The findings of a recent study backed by DNA evidence is shedding new light on the genetic origins of perhaps the most celebrated civilization that once thrived in the Middle East. The researchers have successfully sequenced the first complete genome of 2500 years old remains of a young man discovered in Carthage. The Sequencing revealed that the ancient boy’s genome contains a rare European hunter gatherer genes; the finding has the potential to trigger the rewrite of the migration pattern of ancient Europeans into the North African region.
Researchers claim that the finding is significant as it could shed light on the scope and tendency of ancient people’s movement across continents.
The young man whose remains were discovered in cartage belonged to a civilization known as Phoenicians. Major contributors to the rise of mankind to the glory it enjoys today; Phoenicians were the genius civilization who created the first organized system of alphabets, effectively paving the way for the rise of knowledge and science in the coming millennium. Phoenicians lived in a chain of coastal city states of Tyre, Sidon, Byblos and Arad; constituting modern day regions of Lebanon and southern Syria.

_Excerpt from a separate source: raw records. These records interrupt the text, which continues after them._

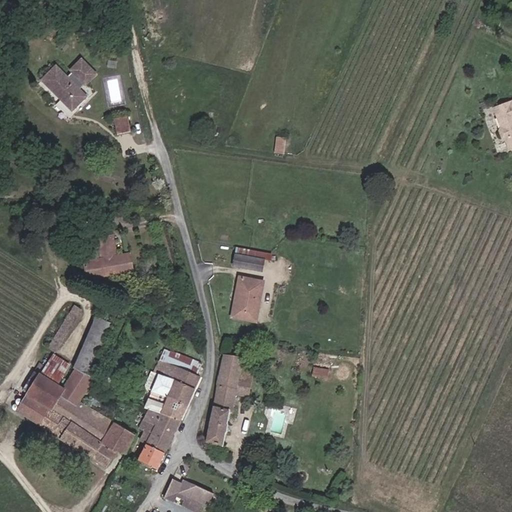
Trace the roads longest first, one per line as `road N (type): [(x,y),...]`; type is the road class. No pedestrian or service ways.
road 1 (residential): [(182,444),(213,366),(177,200)]
road 2 (unclassified): [(177,200),(130,0)]
road 3 (residential): [(333,511),(295,502),(182,444)]
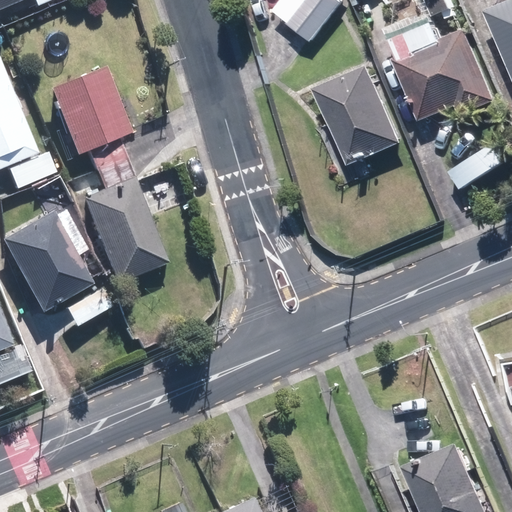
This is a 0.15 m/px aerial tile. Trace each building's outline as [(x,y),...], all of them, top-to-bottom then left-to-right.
[(0,0),(0,9),(21,0),(0,0)] [(348,0),(285,0),(278,9),(300,27),(315,40),(348,0)] [(511,0),(507,0),(490,7),(511,61),(511,0)] [(447,42),(432,4),(387,21),(425,118),(461,104),(466,116),(502,102),(474,31),(447,42)] [(55,194),(69,189),(53,145),(37,152),(1,57),(0,57),(0,170),(9,168),(17,189),(49,177),(55,194)] [(106,63),(50,86),(79,156),(135,133),(106,63)] [(375,64),(321,86),(353,163),(407,141),(375,64)] [(122,145),(90,158),(104,191),(84,199),(119,282),(170,260),(122,145)] [(89,250),(64,201),(2,233),(43,313),(96,286),(80,254),(89,250)] [(89,296),(64,309),(76,329),(100,316),(89,296)] [(0,300),(0,350),(18,343),(0,300)] [(24,344),(0,353),(0,385),(35,371),(24,344)] [(494,511),(464,440),(409,464),(429,511),(494,511)] [(262,511),(254,494),(213,511),(262,511)] [(186,511),(181,500),(161,509),(162,511),(186,511)]
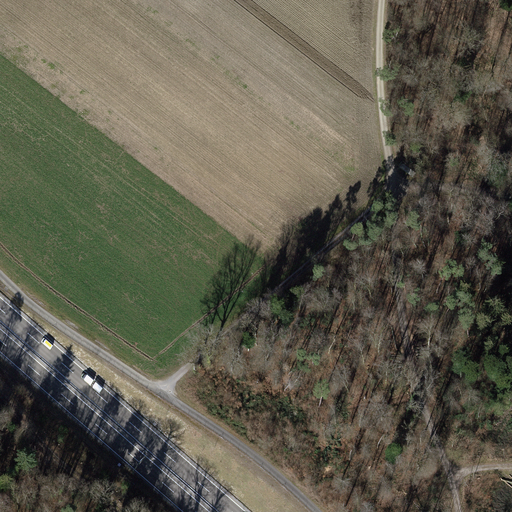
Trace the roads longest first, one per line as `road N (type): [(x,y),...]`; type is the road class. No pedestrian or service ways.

According to historians the very first Phoenician city started forming sometime in 3200 BCE; and by 2750 BCE Phoenicians had developed into a thriving civilization comprised of many city states. Mainly peaceful folks, Phoenicians pride themselves in maritime trading and manufacturing all kinds of everyday items. With the trade stretching as far as Britain and Greece, Phoenicians were able to invest in the business of making ships, glass items, and a variety of other luxury goods such as dye, used for dying clothes and sometimes human hair?
The demise of the Phoenicians started in the year 334 BCE, when Alexander the Great swept through the region conquering Sidon and Byblos and then arriving in Tyre. After witnessing the obliteration of other city states, the elders of Tyre decided to peacefully surrender to Alexander; however this did not stop the carnage that devastated once thriving and peaceful civilization. Historical figures differ but it is safe to say that Alexander’s Army brutally massacred some 30,000 Phoenicians including skilled designers and a number of great Phoenicians; those who somehow survived the ordeal were enslaved, soon after that Phoenician civilization slowly died out.
The researchers from the University of Otago, New Zealand claimed that the DNA sequencing of the Phoenician boy known in the scientific community as ‘Young man of Byrsa’ or ‘Archie’; resembles to a modern day Portuguese. A study was carried out in Lebanese region to find the resembling sequence, however, no confirmed match was reported hence the European origins of Phoenicians became a plausible theory.